Provided text:
_ _ _ _ _

Friday, April 11, 2008

Eileen Gibbons (nee Hill) 1950-54


Eileen befriended the children on the balcony

“I caught TB while working as a nurse”- Eileen


“I was working as a nurse at Bronllys hospital, near Talgarth in 1950. I was 18 years old.


I was very lucky because streptomycin had been just discovered.

But it had a very bad effect on me. I had a fever with it and I was very ill for about two months.
They kept giving it. Dr Williams saved my life because I don’t think I’d have stood much chance without.
I had it in both lungs.

Inside Craig-y-nos
I was on the ground floor. There were three youngsters of my age in the same ward. We used to like music and I suppose we created a bit of a racket.

Dr Williams was wonderful with us, he really was, and he seemed to understand although we were ill. It was a very small room that the three beds were squashed into, and on the balcony outside were children.

I can remember snow and the doors were all open and it all blew in. There were grids underneath the ward and we used to get visitors sometimes running up and down. It was horrible – rats, you know.


“Absolute”
On absolute you have to be totally quiet.I was on ‘absolute’ rest for a bit. No visitors. At one time I know that I wasn’t allowed any visitors for some weeks, and it were a Christmas time, and I don’t remember Christmas. I had this streptomycin fever, a very high temperature, and I was very poorly apparently then. But they kept giving it to me and I’m absolutely sure this is what saved your life.

I know it was months before I had my hair washed and I had long hair. Oh, and it was awful.
The nurse used to clean it with eau de cologne.


Food
It was not very good. Not much to tempt your appetite there.
They used to bring eggs and things like that. I used to love farm butter so they used to bring that in.
But you had to be very careful with it and keep it in something because of the rats.


Dying
When you are young it doesn’t affect you the same as when you’re older. I never thought about dying or that I was going to die, it never entered my head.

I can remember them telling me that a lady from my home, she used to be a barmaid in the local pub, had died upstairs, and of course, I was asking about her so in the end they had to tell me.
They didn’t explain things to you very well.
There were elderly people in our ward but of course they were partitioned off from us so we never saw that happen.

Passing the time
I did tapestry. I did a lot of that when I was allowed to because you could only do so much. They didn’t want you overdoing it. I had lots and lots of pen friends. I don’t know, you just passed the time. One day runs into another.

Children
Well, I’m 76, so I’ve done really well, I think. The only thing is I lost three little boys. I don’t know whether it was the tuberculosis. Then I had a daughter and they were positive that she was bound to have something wrong with her. I had her by caesarean and I wasn’t well, I seemed to be exhausted then. And they took me to Tupsley Hospital – this is when we came to live in Hereford – and I was in Tupsley Hospital for bed rest and I was too weak after everything to sort of see to myself. A member of my husband’s family took the baby and looked after it and I stayed in hospital for a few months and got back on my feet, and then I had her back then.

But they turned her inside out here because they were positive there was bound to be something (wrong) because I’d had another breakdown from this tuberculosis. But there wasn’t and she went on to have four children.

_ _ _ _ _

Information:
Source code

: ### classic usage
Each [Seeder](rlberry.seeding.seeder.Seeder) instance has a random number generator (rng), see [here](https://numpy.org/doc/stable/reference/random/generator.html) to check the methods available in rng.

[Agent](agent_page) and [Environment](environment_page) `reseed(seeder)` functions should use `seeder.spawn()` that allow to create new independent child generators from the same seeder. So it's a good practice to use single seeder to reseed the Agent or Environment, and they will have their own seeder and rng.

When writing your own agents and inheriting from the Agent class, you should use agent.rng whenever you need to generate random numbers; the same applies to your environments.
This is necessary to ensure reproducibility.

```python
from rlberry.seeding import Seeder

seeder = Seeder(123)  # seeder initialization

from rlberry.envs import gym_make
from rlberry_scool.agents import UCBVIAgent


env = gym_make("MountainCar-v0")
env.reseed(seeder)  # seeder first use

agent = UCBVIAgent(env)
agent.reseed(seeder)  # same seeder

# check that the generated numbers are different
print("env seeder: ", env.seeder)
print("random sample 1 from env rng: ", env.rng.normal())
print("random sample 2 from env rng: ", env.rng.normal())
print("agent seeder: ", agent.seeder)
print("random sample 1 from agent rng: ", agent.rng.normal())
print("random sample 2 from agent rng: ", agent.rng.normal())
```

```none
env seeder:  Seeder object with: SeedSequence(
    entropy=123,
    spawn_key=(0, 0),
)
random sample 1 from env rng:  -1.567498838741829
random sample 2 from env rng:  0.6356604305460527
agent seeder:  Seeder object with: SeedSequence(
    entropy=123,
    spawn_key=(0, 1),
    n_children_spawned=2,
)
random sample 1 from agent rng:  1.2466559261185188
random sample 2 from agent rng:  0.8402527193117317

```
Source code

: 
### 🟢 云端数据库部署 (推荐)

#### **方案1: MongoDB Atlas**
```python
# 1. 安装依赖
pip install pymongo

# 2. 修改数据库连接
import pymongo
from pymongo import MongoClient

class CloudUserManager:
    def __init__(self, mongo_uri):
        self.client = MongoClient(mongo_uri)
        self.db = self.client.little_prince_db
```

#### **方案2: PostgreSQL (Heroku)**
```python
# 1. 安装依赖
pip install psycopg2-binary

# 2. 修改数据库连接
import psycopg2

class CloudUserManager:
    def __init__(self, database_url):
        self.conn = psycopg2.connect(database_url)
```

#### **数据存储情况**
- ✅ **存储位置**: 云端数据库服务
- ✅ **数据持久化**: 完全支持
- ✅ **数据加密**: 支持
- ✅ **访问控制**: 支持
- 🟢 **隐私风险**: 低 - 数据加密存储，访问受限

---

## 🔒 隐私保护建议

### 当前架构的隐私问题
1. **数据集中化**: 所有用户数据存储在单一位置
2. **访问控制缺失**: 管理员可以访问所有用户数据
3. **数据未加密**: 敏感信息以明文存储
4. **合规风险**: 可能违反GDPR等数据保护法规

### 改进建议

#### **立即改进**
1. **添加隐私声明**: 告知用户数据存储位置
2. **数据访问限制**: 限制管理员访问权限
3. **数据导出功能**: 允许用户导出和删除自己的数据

_ _ _ _ _

Tasks and exercises:
1: Summarize Eileen Gibbons's account in two sentences.
2: According to Eileen Gibbons's account, where was she working as a nurse in 1950?

Answers in order:
1: Eileen Gibbons caught tuberculosis in both lungs at 18 while working as a nurse at Bronllys hospital in 1950, and she credits streptomycin and Dr Williams with saving her life despite a severe fever from the drug. Her memories of Craig-y-nos include a cramped ground-floor ward with rats, weeks of "absolute" rest without visitors, food that was not very good, and passing time with tapestry and pen friends; later in life she had a daughter by caesarean, and although the daughter was expected to have something wrong with her, there was not.

2: At Bronllys hospital, near Talgarth.